I thought the main point of "data mining" is to essentially spy on people--their personal information, their buying habits, the sites they visit on the Web, etc.
Gathering marketing information is certainly one common goal, but I don't think that analyzing web visitation data meets the definition of data mining. The epidemiology post gives an example of other uses, in this case, looking at habits such as smoking and correlating them to human disease. (The identity of the smokers is irrelevant although demographic information has value.) Another example might be an expert system that calculates the insurability of an individual or a company based on statistical analysis gleened from a data mining tool. The reason that I think that web visitation analysis is not by itself data mining is that the original purpose of data mining was to provide data analysis tools for information stored in a wide variety of formats...unstructured text, semi-structured text of many types, old ISAM databases, and various new database formats. Frequently, the objects of the data mining were data from legacy data processing systems in corporate archives going back many years, including pre-web years. Analyzing all this data presented a difficult software development task and tools emerged to handle the various file formats and provide powerful statistical analysis. Looking at web statistics alone is actually a very simple task. The web servers provide nicely structured data that is easily crunched. Of course, this information could be thrown into the general data mining pool and used in combination with other information.

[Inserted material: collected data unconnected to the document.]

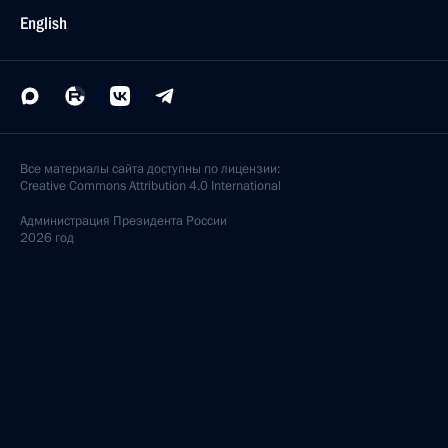
English
Все материалы сайта доступны по лицензии:
Creative Commons Attribution 4.0 International
Администрация
Президента России
2026 год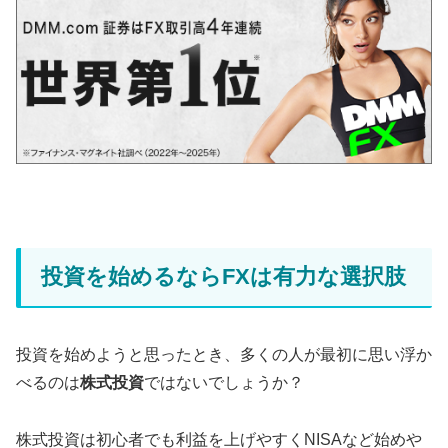
投資を始めるならFXは有力な選択肢
投資を始めようと思ったとき、多くの人が最初に思い浮か
べるのは
株式投資
ではないでしょうか？
株式投資は初心者でも利益を上げやすくNISAなど始めや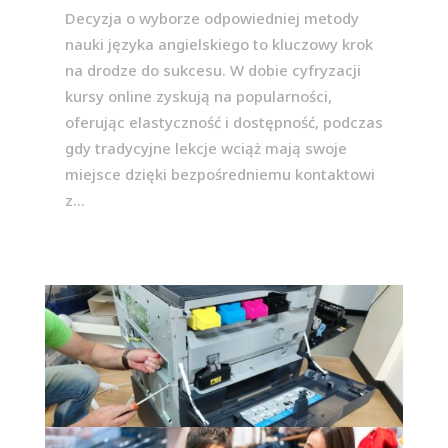
Decyzja o wyborze odpowiedniej metody
nauki języka angielskiego to kluczowy krok
na drodze do sukcesu. W dobie cyfryzacji
kursy online zyskują na popularności,
oferując elastyczność i dostępność, podczas
gdy tradycyjne lekcje wciąż mają swoje
miejsce dzięki bezpośredniemu kontaktowi
z...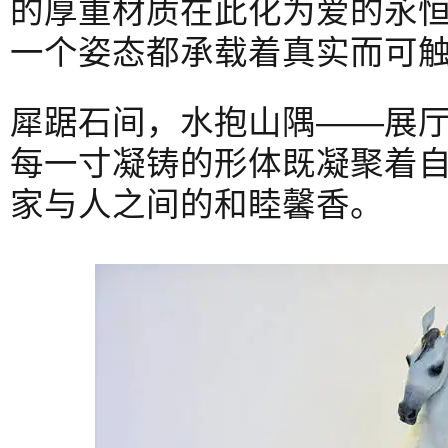
的厚重材质在此化为爱的永
一个姿态都承载着真实而可
犀踞石间，水抱山隅——展
每一寸凝铸的形体既凝聚着
家与人之间的和睦馨香。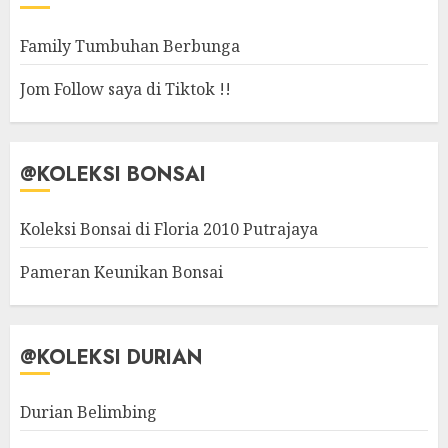
Family Tumbuhan Berbunga
Jom Follow saya di Tiktok !!
@KOLEKSI BONSAI
Koleksi Bonsai di Floria 2010 Putrajaya
Pameran Keunikan Bonsai
@KOLEKSI DURIAN
Durian Belimbing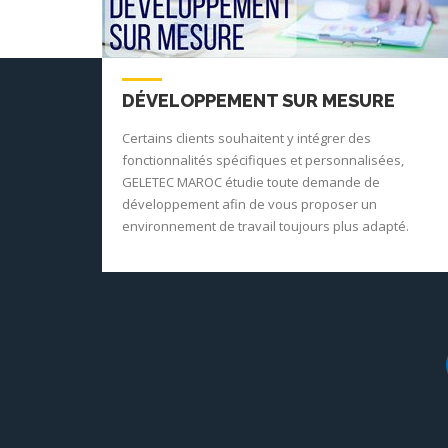
DÉVELOPPEMENT SUR MESURE
Certains clients souhaitent y intégrer des
fonctionnalités spécifiques et personnalisées,
GELETEC MAROC étudie toute demande de
développement afin de vous proposer un
environnement de travail toujours plus adapté.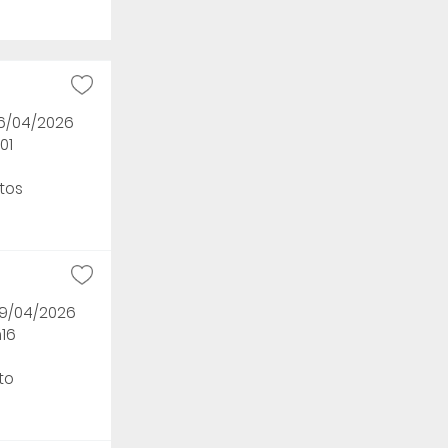
16/04/2026
01
tos
09/04/2026
h16
to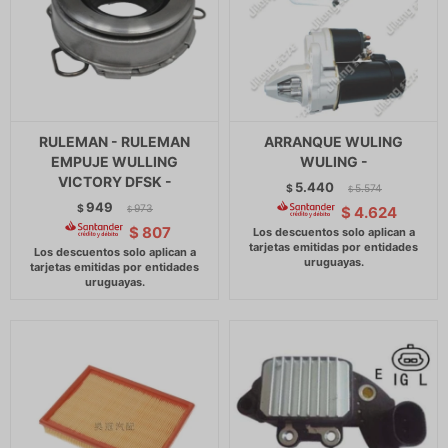
RULEMAN - RULEMAN
ARRANQUE WULING
EMPUJE WULLING
WULING -
VICTORY DFSK -
5.440
$
5.574
$
949
$
973
$
4.624
$
$
807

My view of data mining is that it is just one of the more recent CS/IS buzz words that are being thrown about recently. As computer hardware gets cheaper and the ability to collect larger amounts of data from different sources grows the size of databases are growing very quickly. The ability to do analysis on these large stores of data is quickly growing thanks to the faster cheaper hardware and the more powerful software tools being made available. The true cutting edge for these technologies is in business not in academia. I believe that it moved from academia to business between 10 and 20 years ago as SQL database systems started being developed. Data mining, OLAP, and data warehousing are well known concepts that are in widespread use throughout the industry.
One more thought...the questionable associations might com from datacrats who use datamining without having a firm knowledge of statistics and research. A common example is someone who concludes from datamining that obesity is caused by Diet Coke because that is what obese people drink more than anything else. I guess it is a matter of taste whether that is just bad science or datamining gone amok. I guess the name is expanding in meaning. I don't know exactly when the term first appeared, but the concepts go back to about 1989 or 1990 with some "knowledge engineering" folks.